More of the retail business world is convinced each day that it’s imperative to participate in e-commerce no matter how much it costs. Businesses new to direct response selling have the comparatively easy job of establishing a Web site and letting the world know it’s there.

However, established businesses that already sell in other ways have been talked into a much harder task – one that requires costly, sophisticated systems to integrate business planning with sales information and back-end process. Ultimately, what began as fairly simple data collection and analysis, now requires data warehousing for its integration and interpretation.

While retail sellers adjust to this new world, the majority of profit-makers are systems providers, consultants and other experts. For the next decade, there will be a plenitude of systems suppliers – many of them ready and able to do it better, cheaper and faster than the brand names.

In serving the immense universe of unsophisticated end users, a lot of money will be made by suppliers and also will be lost by many end users who won’t know what to do with all their information. However, in the words of a dear friend and my first boss in advertising, “We shall proceed, regardless.”

**Data for this exercise**.
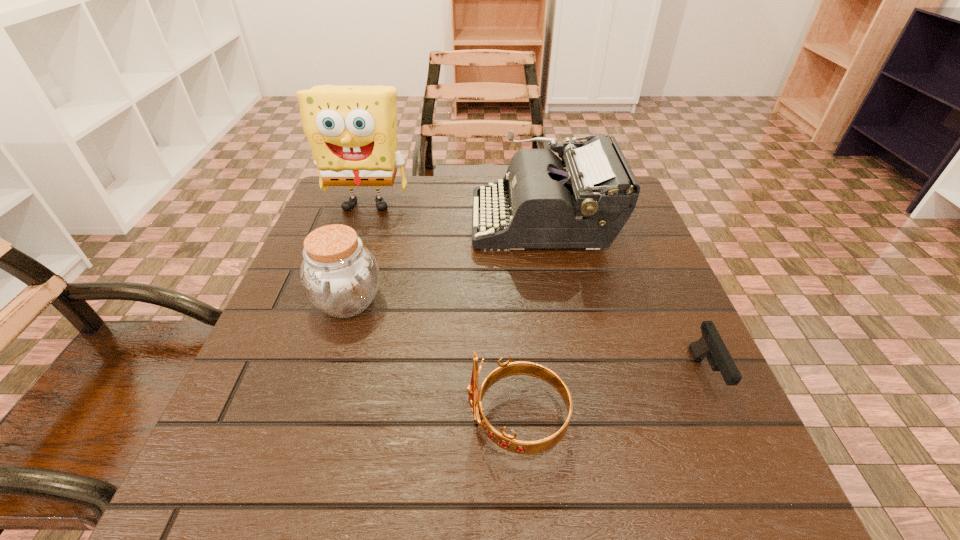
The image size is (960, 540). I want to click on free space that is in between the typewriter and the jar, so click(445, 261).

Where is `empty space between the rightmost object and the tallest object`? This screenshot has width=960, height=540. empty space between the rightmost object and the tallest object is located at coordinates (536, 289).

At what (x,y) coordinates should I click in order to perform the action: click on vacant region between the typewriter and the tiara. Please return your answer as a coordinate pair (x, y). The height and width of the screenshot is (540, 960). Looking at the image, I should click on (530, 320).

Locate an element on the screen. This screenshot has width=960, height=540. free space between the typewriter and the third farthest object is located at coordinates (445, 261).

The width and height of the screenshot is (960, 540). Find the location of `unoccupied position between the third farthest object and the typewriter`. unoccupied position between the third farthest object and the typewriter is located at coordinates (445, 261).

At what (x,y) coordinates should I click in order to perform the action: click on free space between the sponge and the tiara. Please return your answer as a coordinate pair (x, y). The height and width of the screenshot is (540, 960). Looking at the image, I should click on (443, 312).

What are the coordinates of `free spot between the third nearest object and the rightmost object` in the screenshot? It's located at (526, 339).

This screenshot has width=960, height=540. Find the location of `free area in between the jar and the tiara`. free area in between the jar and the tiara is located at coordinates (432, 361).

Identify the location of free space between the tiara and the typewriter. The image size is (960, 540). (530, 320).

Select which object is the second closest to the typewriter. Please provide its 2D coordinates. Your answer should be formatted as a tuple, i.e. [(x, y)], where the tuple contains the x and y coordinates of a point satisfying the conditions above.

[(339, 276)]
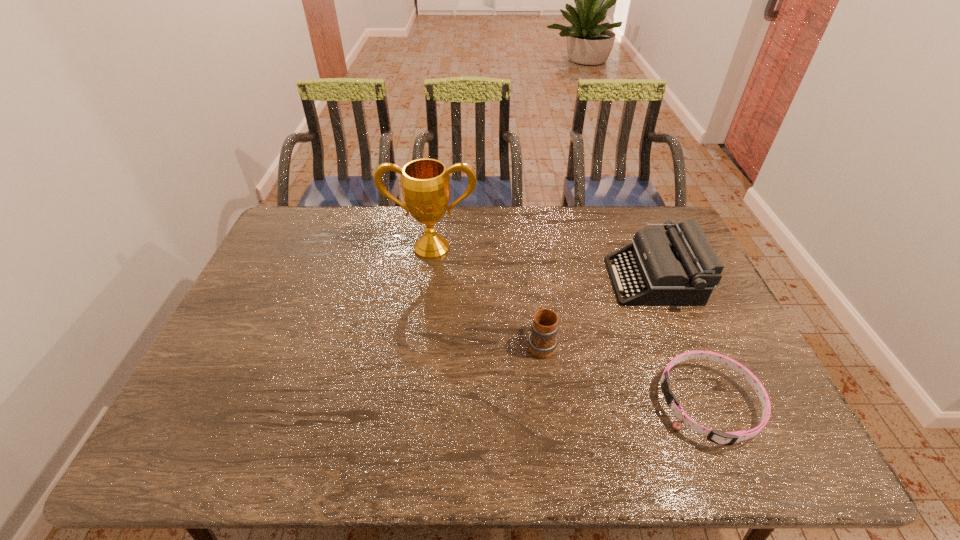
This screenshot has height=540, width=960. I want to click on free space between the typewriter and the leftmost object, so click(x=542, y=264).

This screenshot has height=540, width=960. What are the coordinates of `free space between the second object from left to right and the typewriter` in the screenshot? It's located at (597, 312).

Image resolution: width=960 pixels, height=540 pixels. In order to click on empty space that is in between the typewriter and the tallest object in this screenshot , I will do `click(542, 264)`.

I want to click on vacant area that lies between the award and the dog collar, so click(x=570, y=326).

Locate an element on the screen. This screenshot has width=960, height=540. free space between the second tallest object and the shortest object is located at coordinates (681, 342).

Where is `unoccupied area between the typewriter and the dog collar`? Image resolution: width=960 pixels, height=540 pixels. unoccupied area between the typewriter and the dog collar is located at coordinates pyautogui.click(x=681, y=342).

Choose which object is the nearest neighbor to the award. Please provide its 2D coordinates. Your answer should be formatted as a tuple, i.e. [(x, y)], where the tuple contains the x and y coordinates of a point satisfying the conditions above.

[(542, 341)]

You are a GUI agent. You are given a task and a screenshot of the screen. Output one action in this format:
    pyautogui.click(x=<x>, y=<y>)
    Task: Click on the object that is the second closest to the second nearest object
    
    Given the screenshot: What is the action you would take?
    pyautogui.click(x=728, y=438)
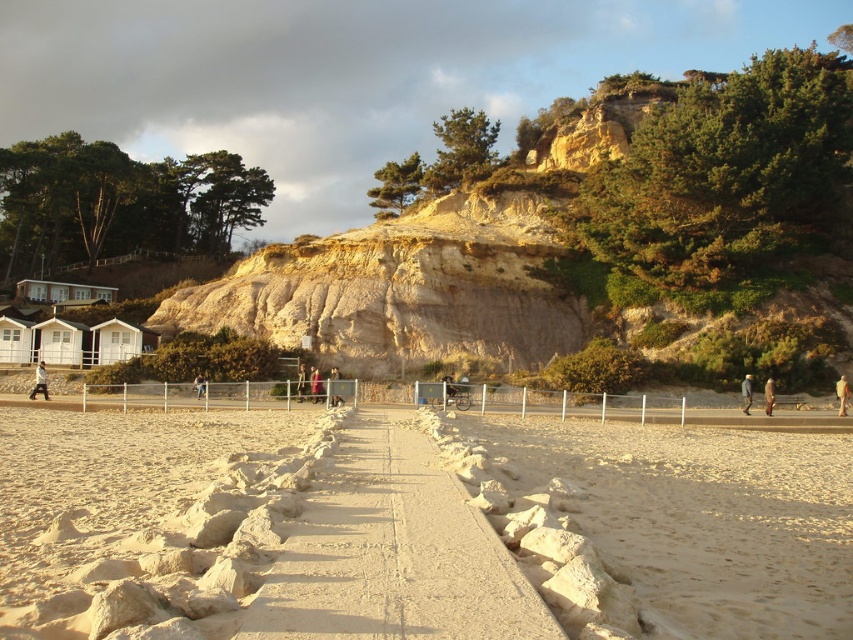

**Work instruction 1**. In the passage on e-commerce, who does the text say are the majority of profit-makers while retail sellers adjust to the new world?
**Work instruction 2**. Write out, unchanged, the lines of the rows from the line holding "Identify the location" through the line holding "[(339, 276)]", inclusive.
The passage on e-commerce and the rows are unrelated material.

**Answer space 1**. Systems providers, consultants and other experts.

**Answer space 2**.
Identify the location of free space between the tiara and the typewriter. The image size is (960, 540). (530, 320).

Select which object is the second closest to the typewriter. Please provide its 2D coordinates. Your answer should be formatted as a tuple, i.e. [(x, y)], where the tuple contains the x and y coordinates of a point satisfying the conditions above.

[(339, 276)]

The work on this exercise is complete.